Enron and 1990s capitalism

It is remarkable how much of bellwether Enron turned out to be regarding structural changes within capitalism — despite the fact that the company ultimately turned out to be fraudulent house of cards built on bizarre and incomprehensible accounting tricks (although then again, maybe its fraudulent aspect is precisely that which most represents capitalism’s fundamentals). Studying the rise and fall of Enron is like studying the political economy of the 1990s in general. The Smartest Guys in the Room: The Amazing Rise and Scandalous Fall of Enron (2003) covers the whole saga with definitive detail.

Initially, in the ’80s and early ’90s, Enron was a logistics company in the energy industry, specifically focusing on owning natural gas infrastructure. This involved being the intermediary between gas production plants and consumers, selling access to pipeline capacity, ensuring delivery, etc. Before long, Enron started to financialize all these physical assets, which coincided with the steady deregulation of the energy markets. Gas contracts were made more short-term, and trading markets were set up so that contracts could be bought and sold by third parties, and speculation on future prices started to increase. Of course, since Enron controlled a large portion of national natural gas infrastructure, they had access to high-quality information to inform their bets.

Even as Enron slowly morphed into primarily being a financial firm, they expanded their physical operations globally by hopping on the international development train that was taking off after the end of the Cold War. This was a time when privatization of assets and contracts across the Third World was heating up, and Enron was buying up energy and resource access in places like India and Brazil. A lot of these deals turned out to be total busts, not least because Enron was far more interested in closing big deals, fast, than in actually running an efficient and profitable operation, or even making deals that made long-term financial sense. And when they did make a profitable longer-term deal for themselves, as in the case of the infamous Dahbol gas plant in Maharashtra, India, they turned out to be such blatantly crooked deals that they were eventually shut down by popular backlash. For an analysis specific to Enron’s global operations, check out Vijay Prashad’s Fat Cats and Running Dogs: The Enron Stage of Capitalism (2002).

Within the company, the real fraud turned out to be in the accounting. Enron used “mark-to-mark” accounting, popular on Wall Street, which allowed you to book the total expected profits from a deal immediately, instead of as the cash actually came in over the life of the deal. The flip side of this is that if the expected value of the deal decreases in the future, you have to mark that down as a loss. Of course, Enron never did that, and took the abuse even further by twisting their assumptions about deal profitability to absurd lengths to book whatever amount of profits they needed to hit their quarterly earnings targets. And when they did have to face a loss, Enron shuffled away them away in weird shell company entities so that losses and debt were moved off the company books.
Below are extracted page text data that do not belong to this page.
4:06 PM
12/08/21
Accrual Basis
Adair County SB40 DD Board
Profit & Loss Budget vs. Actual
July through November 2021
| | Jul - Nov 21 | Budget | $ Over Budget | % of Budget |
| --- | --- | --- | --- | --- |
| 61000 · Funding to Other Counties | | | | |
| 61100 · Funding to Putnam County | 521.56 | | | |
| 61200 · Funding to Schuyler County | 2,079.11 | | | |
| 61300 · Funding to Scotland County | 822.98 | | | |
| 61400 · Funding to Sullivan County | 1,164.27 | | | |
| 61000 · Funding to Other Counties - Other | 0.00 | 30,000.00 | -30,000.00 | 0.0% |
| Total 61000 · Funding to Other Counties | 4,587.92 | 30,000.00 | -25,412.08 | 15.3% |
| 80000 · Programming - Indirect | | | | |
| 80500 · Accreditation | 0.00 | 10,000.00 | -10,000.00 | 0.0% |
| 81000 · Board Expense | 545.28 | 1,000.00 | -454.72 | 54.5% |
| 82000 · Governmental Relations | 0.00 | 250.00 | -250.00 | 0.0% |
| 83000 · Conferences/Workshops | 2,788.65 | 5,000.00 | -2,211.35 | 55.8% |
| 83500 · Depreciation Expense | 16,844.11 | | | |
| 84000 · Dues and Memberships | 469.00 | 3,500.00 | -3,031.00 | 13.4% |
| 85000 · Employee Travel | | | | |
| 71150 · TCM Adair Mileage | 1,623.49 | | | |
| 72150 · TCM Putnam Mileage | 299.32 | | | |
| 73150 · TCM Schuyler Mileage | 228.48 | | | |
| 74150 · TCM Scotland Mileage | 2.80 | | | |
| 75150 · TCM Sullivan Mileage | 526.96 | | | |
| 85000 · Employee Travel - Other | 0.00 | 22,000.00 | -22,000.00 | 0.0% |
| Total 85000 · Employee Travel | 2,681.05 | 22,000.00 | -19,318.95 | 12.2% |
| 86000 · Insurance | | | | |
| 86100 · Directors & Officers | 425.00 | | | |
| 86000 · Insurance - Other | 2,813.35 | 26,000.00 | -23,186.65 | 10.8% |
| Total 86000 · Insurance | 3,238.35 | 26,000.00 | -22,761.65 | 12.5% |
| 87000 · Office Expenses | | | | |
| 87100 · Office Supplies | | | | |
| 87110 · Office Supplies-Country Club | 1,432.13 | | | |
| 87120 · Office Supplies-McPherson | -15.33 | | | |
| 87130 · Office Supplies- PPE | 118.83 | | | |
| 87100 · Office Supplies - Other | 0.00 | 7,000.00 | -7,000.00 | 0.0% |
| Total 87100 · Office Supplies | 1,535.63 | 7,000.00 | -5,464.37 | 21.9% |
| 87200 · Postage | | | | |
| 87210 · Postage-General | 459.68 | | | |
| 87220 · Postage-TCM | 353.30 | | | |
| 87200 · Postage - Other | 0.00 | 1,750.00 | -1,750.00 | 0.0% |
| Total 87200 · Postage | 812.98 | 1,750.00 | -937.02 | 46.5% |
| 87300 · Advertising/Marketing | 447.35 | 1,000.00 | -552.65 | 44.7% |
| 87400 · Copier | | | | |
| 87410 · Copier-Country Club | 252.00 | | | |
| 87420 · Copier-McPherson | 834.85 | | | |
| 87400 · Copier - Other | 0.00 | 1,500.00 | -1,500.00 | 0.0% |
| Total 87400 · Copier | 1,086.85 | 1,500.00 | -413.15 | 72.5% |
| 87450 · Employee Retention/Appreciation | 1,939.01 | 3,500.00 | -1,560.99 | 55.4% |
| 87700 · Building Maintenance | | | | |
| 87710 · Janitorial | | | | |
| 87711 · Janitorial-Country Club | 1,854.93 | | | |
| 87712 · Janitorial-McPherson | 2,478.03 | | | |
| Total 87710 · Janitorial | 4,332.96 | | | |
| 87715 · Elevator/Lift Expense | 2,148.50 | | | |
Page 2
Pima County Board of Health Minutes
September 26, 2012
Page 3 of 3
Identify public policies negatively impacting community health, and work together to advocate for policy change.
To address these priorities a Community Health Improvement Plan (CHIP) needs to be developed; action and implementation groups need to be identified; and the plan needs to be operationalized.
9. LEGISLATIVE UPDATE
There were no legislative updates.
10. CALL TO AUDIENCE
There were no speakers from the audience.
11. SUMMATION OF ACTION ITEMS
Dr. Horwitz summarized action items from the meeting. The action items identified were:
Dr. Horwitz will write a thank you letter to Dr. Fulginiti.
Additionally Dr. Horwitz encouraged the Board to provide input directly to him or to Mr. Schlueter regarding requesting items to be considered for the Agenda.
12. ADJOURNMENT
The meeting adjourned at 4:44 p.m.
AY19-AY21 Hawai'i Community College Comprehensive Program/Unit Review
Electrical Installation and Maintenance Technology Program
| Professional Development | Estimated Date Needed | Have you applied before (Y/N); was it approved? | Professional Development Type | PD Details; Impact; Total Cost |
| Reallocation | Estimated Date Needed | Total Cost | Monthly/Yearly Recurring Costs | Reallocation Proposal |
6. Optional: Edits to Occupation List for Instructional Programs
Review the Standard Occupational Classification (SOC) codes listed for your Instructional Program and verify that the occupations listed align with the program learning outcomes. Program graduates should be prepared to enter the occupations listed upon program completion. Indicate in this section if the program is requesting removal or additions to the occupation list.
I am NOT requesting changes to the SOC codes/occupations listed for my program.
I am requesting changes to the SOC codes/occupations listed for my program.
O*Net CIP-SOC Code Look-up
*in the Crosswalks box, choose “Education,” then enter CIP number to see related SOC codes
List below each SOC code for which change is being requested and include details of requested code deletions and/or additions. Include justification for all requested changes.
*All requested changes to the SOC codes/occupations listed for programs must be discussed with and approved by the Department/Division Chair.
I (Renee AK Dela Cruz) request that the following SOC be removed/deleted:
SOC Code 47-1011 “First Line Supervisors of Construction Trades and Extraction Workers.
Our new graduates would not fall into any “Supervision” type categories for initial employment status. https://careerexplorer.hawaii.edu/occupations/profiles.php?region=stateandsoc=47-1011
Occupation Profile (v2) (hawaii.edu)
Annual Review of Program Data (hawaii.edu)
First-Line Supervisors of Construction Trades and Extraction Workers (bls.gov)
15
However, these didn’t actually disappear, and slowly grew as a ticking time bomb over the course of the ’90s.

But even before the accounting fraud finally blew up, Enron became infamous for their actions during the 2000-2001 California electricity crisis, when they took advantage of a shoddy power deregulation effort to manipulate the markets and engage in serious price-gouging. By this point, Enron’s physical assets had grown to include power systems, and they used these to do things like withhold or divert power to drive up prices, or overload the transmission line schedules to get paid to not produce power, and so on.

Last but not least, Enron even tired to get into the Internet business, by trying to roll out broadband networks and to build a trading operation for Internet access like they had done for natural gas and electricity. This turned out to be a bust, not only because they didn’t understand the technology, but also because the dot-com bubble popped in 2000.

So to sum up, the story of Enron is also a story of logistics infrastructure, energy deregulation, state privatization, international development and neocolonialism, financialization and speculation, Internet and tech — and, fundamentally, the short-term systemic thinking that is central to the overall operations of capitalism. Wowza!